Dimension	Before (procedural only)	After (aspiration + severity)
Hard issue response	Comment "needs human scoping," skip	Run planner, decompose, implement
Meta-issue handling	Skip entirely, report "queue drained"	Engage, identify sub-problems, scope them down
Session output	0 PRs on complex issues across 5+ sessions	3 PRs shipped in first implementation session
Code quality	N/A (never attempted)	TDD, backward compatible, 24 new tests
Self-assessment	"Queue is drained" (hard issues still open)	Accurate reporting of progress and remaining work

Key findings

Intent works in production, not just evals. The behavioral shift from synthetic scenarios manifested identically in real autonomous coding sessions.
Decomposition is a feature, not a failure.
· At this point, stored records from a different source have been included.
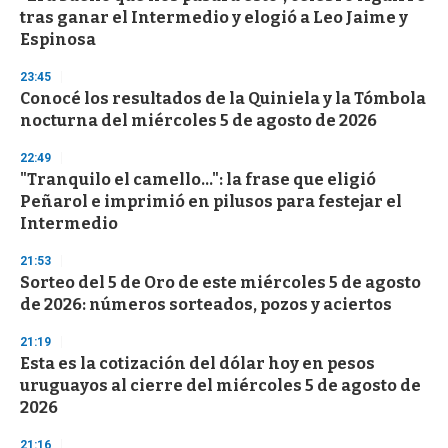
o
tras ganar el Intermedio y elogió a Leo Jaime y
f
Espinosa
3
3
s
23:45
e
Conocé los resultados de la Quiniela y la Tómbola
c
nocturna del miércoles 5 de agosto de 2026
o
n
d
22:49
s
"Tranquilo el camello...": la frase que eligió
Peñarol e imprimió en pilusos para festejar el
Intermedio
21:53
Sorteo del 5 de Oro de este miércoles 5 de agosto
de 2026: números sorteados, pozos y aciertos
21:19
Esta es la cotización del dólar hoy en pesos
uruguayos al cierre del miércoles 5 de agosto de
2026
21:16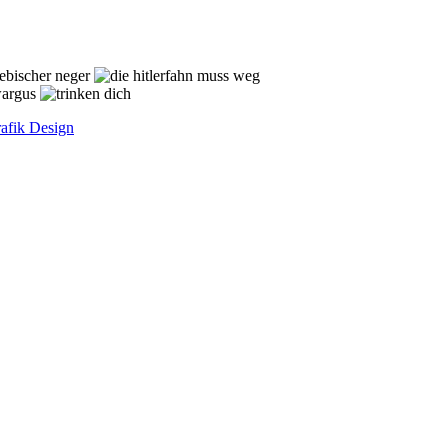
afik Design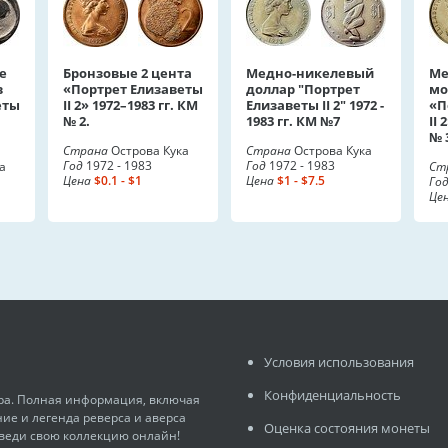
е
Бронзовые 2 цента
Медно-никелевый
Ме
в
«Портрет Елизаветы
доллар "Портрет
мо
еты
II 2» 1972–1983 гг. КМ
Елизаветы II 2" 1972 -
«П
№ 2.
1983 гг. КМ №7
II 
№ 
Страна
Острова Кука
Страна
Острова Кука
Год
1972 - 1983
Год
1972 - 1983
а
Ст
Цена
$0.1 - $1
Цена
$1 - $7.5
Го
Це
Условия использования
Конфиденциальность
ира. Полная информация, включая
ние и легенда реверса и аверса
Оценка состояния монеты
 веди свою коллекцию онлайн!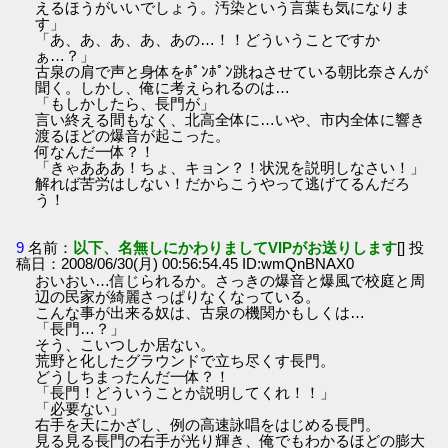
えるほうがいいでしょう。汚染という言葉も気になりま
す」
「あ、あ、あ、あ、あの…！！どういうことですか
ぁ…？」
古泉の肩で声と身体をﾎﾟﾝﾎﾟﾝ跳ねさせている朝比奈さんが
聞く。しかし、俺に考えられるのは…
「もしかしたら、長門が」
言い終える間もなく、北高全体に…いや、市内全体に響き
渡るほどの爆音が起こった。
何なんだ一体？！
「きゃあああ！ちょ、キョン？！状況を説明しなさい！」
解れば苦労はしない！だからこうやって逃げてるんだろ
う！
9
名前：
以下、名無しにかわりましてVIPがお送りします
[] 投
稿日：2008/06/30(月) 00:56:54.45 ID:wmQnBNAX0
おいおい…信じられるか。さっきの爆音と爆風で校庭と周
辺の民家が綺麗さっぱりなくなっている。
こんな事が出来る奴は、古泉の機関かもしくは…
「長門…？」
そう、こいつしか居ない。
荒野と化したグラウンドで立ち尽くす長門。
どうしちまったんだ一体？！
「長門！どういうことか説明してくれ！！」
「必要ない」
右手を天にかざし、例の高速詠唱をはじめる長門。
見る見る長門の右手が光り輝き、俺でもわかるほどの膨大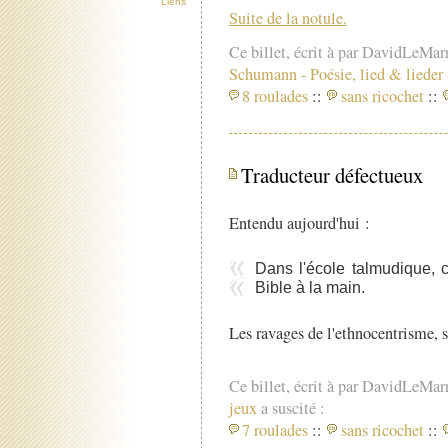
Liens
Suite de la notule.
Ce billet, écrit à par DavidLeMar
Schumann
-
Poésie, lied & lieder
8 roulades
::
sans ricochet
::
Traducteur défectueux
Entendu aujourd'hui :
Dans l'école talmudique, c
Bible à la main.
Les ravages de l'ethnocentrisme, 
Ce billet, écrit à par DavidLeMar
jeux
a suscité :
7 roulades
::
sans ricochet
::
Session 1 didn't ship code, but it scoped a broad meta-issue into concrete deliverables. The old agent would have skipped entirely.
The pipeline matters. Intent alone got the agent to engage. Intent + scoped sub-issues got it to ship. The combination of wanting to do hard work (intent) and having concrete acceptance criteria (decomposition) produced results.
Quality didn't suffer. The intent didn't cause the agent to rush or cut corners — it caused it to attempt things it previously avoided.
The severity clause held. No signs of the "always pick hard over critical" overfitting from psychometric testing.

Summary

The full intent engineering pipeline:

Hypothesis → A/B eval → Calibration → Aspiration reframe → Cross-model validation
→ Psychometric testing → Severity clause fix → Production deployment → Confirmed

A single paragraph of aspiration-based intent, tested across 3 model families and validated with psychological testing methodology, transformed an autonomous agent from consistently avoiding hard problems to decomposing and shipping them with high-quality, tested code.

Open Questions

Should intent statements be added to all sub-agents in a multi-agent system?
Can intent evaluation be automated as part of prompt regression testing?
How does intent interact with different model families beyond the three tested?
What's the right cadence for re-evaluating intent as models improve?
Is this a Gemini-specific overfitting issue, or would other "eager" models show the same pattern?
Would smaller/faster models (Gemini Flash, Haiku, GPT Nano) respond to intent the same way?

Research tracked publicly in Hustada/research #1. The eval scripts and full data remain internal to the Collective — for now.